Setiap tahun, Indonesia mengimpor rata-rata 3 juta ton garam industri karena tambak garam rakyat dinilai belum mampu menghasilkan garam kualitas industri. Pada 2018, kuota impor garam melonjak menjadi 3,7 juta ton dengan alasan kebutuhan garam industri meningkat. Tak dipungkiri, impor garam industri yang deras menuai penyalahgunaan garam industri untuk kebutuhan konsumsi.
Kasus rembesan garam industri impor terus berlangsung dalam beberapa tahun terakhir. Pengendalian dan pengawasan impor garam yang masih minim akan terus memunculkan peluang penyalahgunaan dan perembesan garam industri menjadi garam konsumsi.
Keberpihakan pemerintah untuk membangkitkan garam industri dinantikan. Energi bangsa akan habis dan terkuras jika polemik lahan dibiarkan berlarut-larut dan menghambat ambisi besar swasembada garam industri.
Berdasarkan data Kementerian Koordinator Bidang Kemaritiman, potensi perluasan lahan untuk garam industri mencapai 40.000 ha. Namun, perluasan butuh waktu, terutama untuk legalisasi lahan. Saat ini, sebanyak 10.000 ha lahan sedang dalam proses pembebasan, sedangkan beberapa di antaranya mulai digarap.

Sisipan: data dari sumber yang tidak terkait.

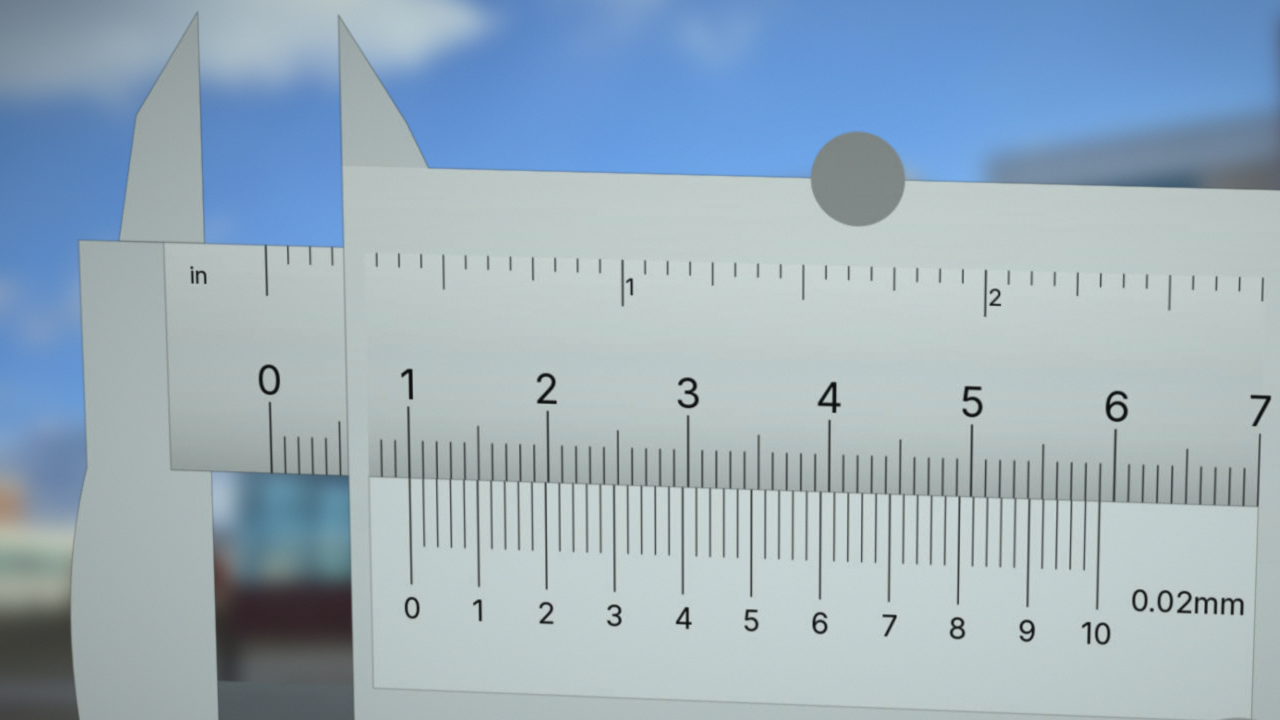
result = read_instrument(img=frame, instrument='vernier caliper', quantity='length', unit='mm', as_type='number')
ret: 10.0 mm
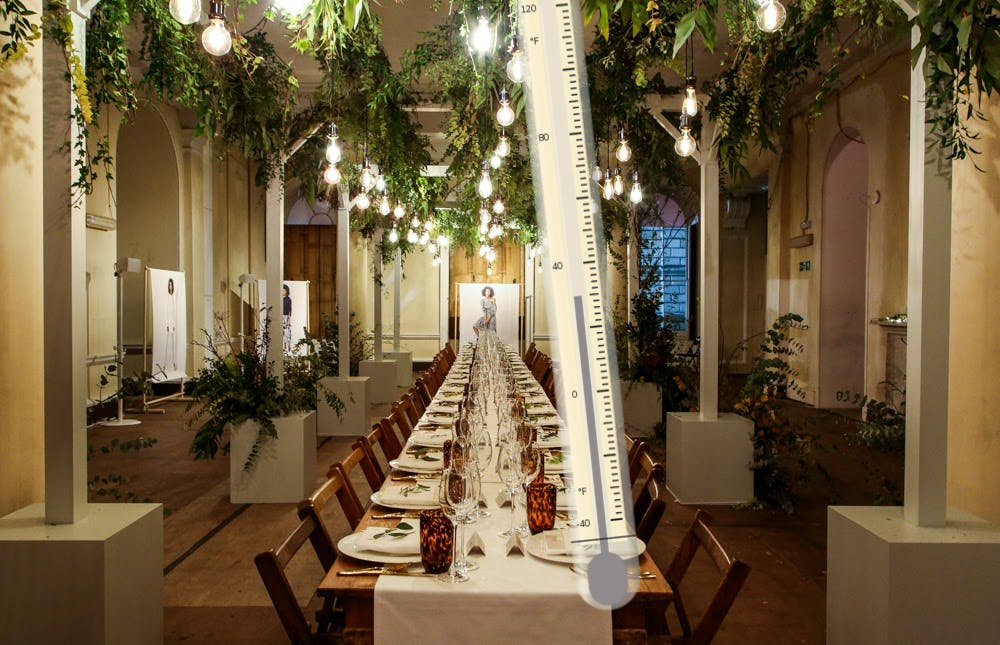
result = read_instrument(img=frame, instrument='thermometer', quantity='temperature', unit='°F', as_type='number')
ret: 30 °F
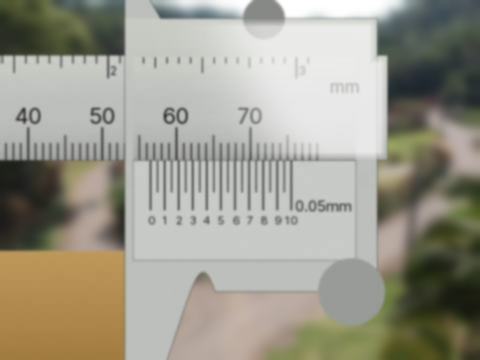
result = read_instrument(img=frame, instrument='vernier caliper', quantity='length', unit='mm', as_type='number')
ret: 56.5 mm
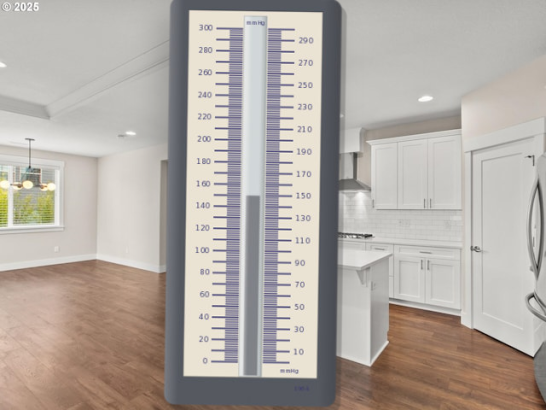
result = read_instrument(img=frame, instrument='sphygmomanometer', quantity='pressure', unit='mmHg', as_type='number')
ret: 150 mmHg
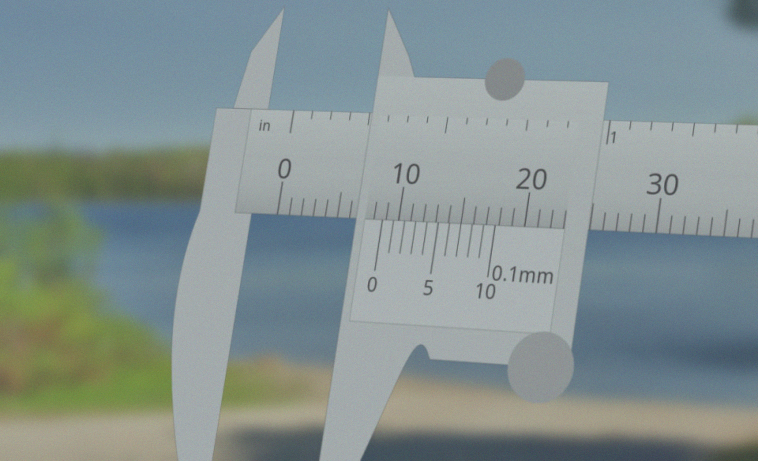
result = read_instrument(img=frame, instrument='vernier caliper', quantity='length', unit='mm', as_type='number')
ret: 8.7 mm
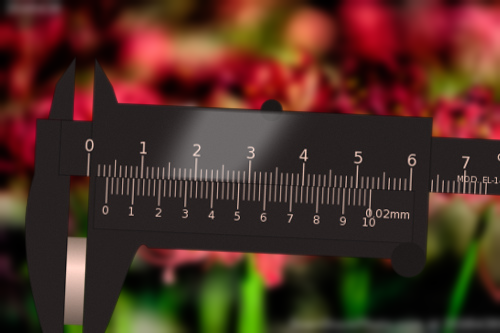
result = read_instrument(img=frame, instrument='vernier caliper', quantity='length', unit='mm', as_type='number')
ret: 3.6 mm
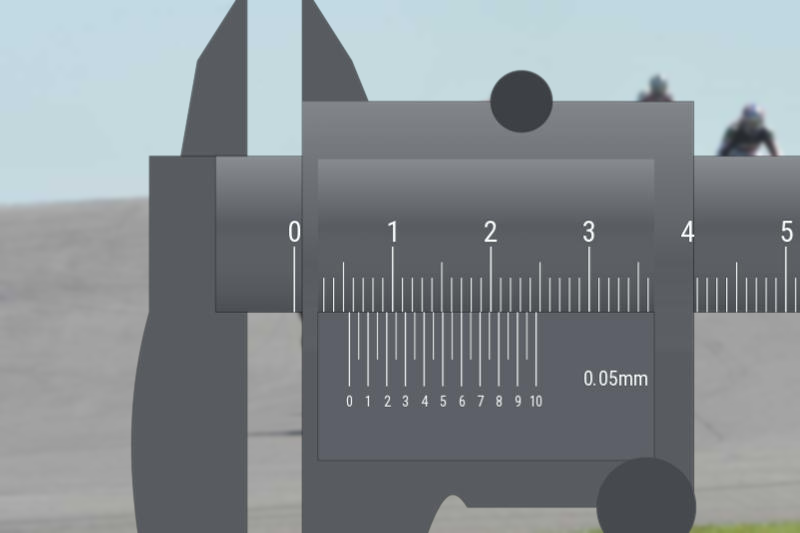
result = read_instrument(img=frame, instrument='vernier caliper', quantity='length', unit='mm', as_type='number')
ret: 5.6 mm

Komitmen Kementerian Agraria dan Tata Ruang atau Badan Pertanahan Nasional kini dinanti untuk mempercepat penyelesaian masalah klasik legalitas lahan. Harapannya, polemik pemerintah pusat, daerah dan masyarakat dapat segera diakhiri. Selanjutnya, fokus diaragkan pada percepatan produksi garam berkualitas baik.